Este pasado fin de semana tuve la oportunidad de viajar a Colombia. Contactaron conmigo del Festival Hip Hop Kennedy de Bogotá. No tendría nada de extraordinario de no ser porque el evento se reestructuró este año para convertirse en una excusa para recaudar suministros y bienes de primera necesidad para los afectados por el terremoto del pasado 10 de agosto.
No voy a hablar del concierto que hicimos porque es irrelevante. Quiero dedicar estas líneas a intentar trasladar un poco del optimismo con el que volví a casa después de ver lo que vi.
Estoy en una época larga de negatividad. La política -tanto nacional como internacional- el avance descontrolado de ideas reaccionarias, la hostilidad en los discursos, la IA, las fake news, el cambio climático, la tiranía de las redes sociales… La mayor parte de los estímulos que recibo me llevan a cavar un poco más en la sensación de que avanzamos sin remedio hacia un mundo más estridente, gris, malhumorado y con menos libertades. Necesitaba sacudirme ese pesimismo social y Bogotá se ha encargado de ello.
Cuando empecé en el Hip Hop mis mayores me contaron que se trataba de un movimiento cultural que englobaba varias disciplinas artísticas, pero que sobre todo tenía conciencia social.

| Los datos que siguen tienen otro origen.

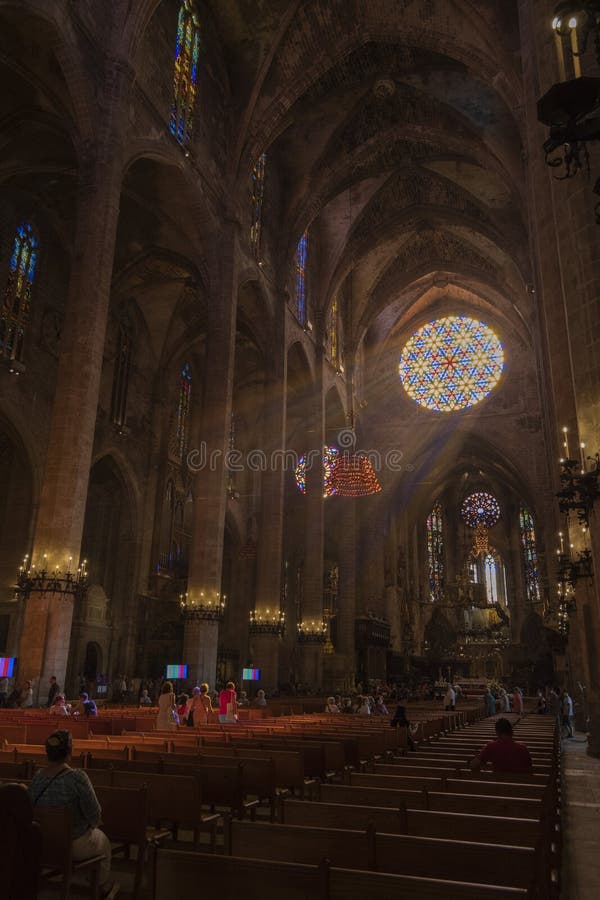
This screenshot has width=600, height=900. What are the coordinates of `monitors` in the screenshot? It's located at (247, 673), (178, 672).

Lo importante nunca fue la música, el grafitti o el breaking, sino convertir a personas perfectamente anónimas en agentes activos del cambio en sus comunidades. La idea de empoderar al pobre, de hacerle creerse capaz, de negar la irrelevancia que la sociedad le presupone me pareció algo poderoso e irresistible. Un cuento precioso que me creí a pies juntillas mucho más transformador que cualquier libro de autoayuda.
Durante mi vida he tenido incontables pruebas de que el Hip Hop funciona. Lo he visto en proyectos con jóvenes en favelas de Brasil, en los barrios más complicados de México, en Guinea Ecuatorial o en Palestina. No importa si tú que me lees no lo entiendes, basta con que sepas que he sido testigo de cómo este invento marginal cambiaba y salvaba vidas en lugares olvidados por las instituciones. Insisto, no hablo de música, hablo del compromiso de integrantes de la cultura Hip Hop con sus vecinos. Sobra decir que movimientos sociales hay muchísimos y todos son admirables, pero esta ocasión pongo el foco en el que yo pertenezco y del que hablo menos de lo que me gustaría porque soy consciente de los prejucios que aún hay en torno a él.
Tres camiones llenos de latas de comida, pañales, linternas, leche en polvo, productos de higiene personal, agua, ropa, medicinas… aportados por gente de barrio a la que no le sobra nada pero que responde cuando unos perfectos desconocidos lo necesitan.
En esta ocasión la gobernación de esa zona de Bogotá también se involucró y es de agradecer, pero necesito escribir que en el mundo en el que vivimos me siento muy orgulloso de cada persona que piensa en cómo echar una mano en lugar de en qué comentario doliente va a poner bajo la publicación de alguien a quien no conoce.
Gracias Bogotá por recordarme que son muchos los que se implican, prometo intentar no volver a caer en el desánimo cuando los otros, los sin corazón, agiten mi fe en la gente.